Division by Zero
The function $y = \frac{1}{x}$ is only defined when $x \neq 0$. In interval notation, the domain is $(-\infty, 0) \cup (0, \infty)$. As seen in the graph below, the function is undefined at the vertical line $x = 0$.
Step-by-Step Questions, Solutions, and Graphical Interpretations
A rational function is defined as the ratio of two polynomials. The domain consists of all real numbers except those that make the denominator equal to zero.
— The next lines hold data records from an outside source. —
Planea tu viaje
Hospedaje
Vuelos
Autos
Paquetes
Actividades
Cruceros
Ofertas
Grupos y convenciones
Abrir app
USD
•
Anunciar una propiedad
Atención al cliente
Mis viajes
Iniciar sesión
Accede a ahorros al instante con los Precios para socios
The function $y = \frac{1}{x}$ is only defined when $x \neq 0$. In interval notation, the domain is $(-\infty, 0) \cup (0, \infty)$. As seen in the graph below, the function is undefined at the vertical line $x = 0$.
Find the domain of the function: \[ f(x) = \dfrac{1}{x - 2} \]
The function is undefined where the denominator is zero:
\[ x - 2 = 0 \quad \Rightarrow \quad x = 2 \]Domain: All real numbers except $x = 2$.
\[ (-\infty, 2) \cup (2, \infty) \]
Find the domain of the function: \[ f(x) = \dfrac{x + 3}{(x - 1)(x + 2)} \]
The denominator is zero if either factor is zero:
\[ (x - 1) = 0 \quad \text{or} \quad (x + 2) = 0 \] \[ x = 1, \quad x = -2 \]Domain: $(-\infty, -2) \cup (-2, 1) \cup (1, \infty)$.
Find the domain of the function: \[ f(x) = \dfrac{1}{x^2 - 4} \]
Set the denominator to zero and factor:
\[ x^2 - 4 = 0 \quad \Rightarrow \quad (x - 2)(x + 2) = 0 \] \[ x = 2, \quad x = -2 \]Domain: $(-\infty, -2) \cup (-2, 2) \cup (2, \infty)$.
Find the domain of: \[ f(x) = \dfrac{x + 1}{x^2 + x - 2} \]
Factor the trinomial denominator:
\[ x^2 + x - 2 = (x + 2)(x - 1) \]The denominator is zero at $x = -2$ and $x = 1$.
Domain: $(-\infty, -2) \cup (-2, 1) \cup (1, \infty)$.
Find the domain of: \[ f(x) = \dfrac{x^2 - 1}{x^2 + x + 5} \]
Check if $x^2 + x + 5 = 0$ has real roots using the discriminant ($\Delta$):
\[ \Delta = b^2 - 4ac = (1)^2 - 4(1)(5) = -19 \]Since $\Delta < 0$, there are no real values that make the denominator zero.
Domain: All real numbers, $(-\infty, \infty)$.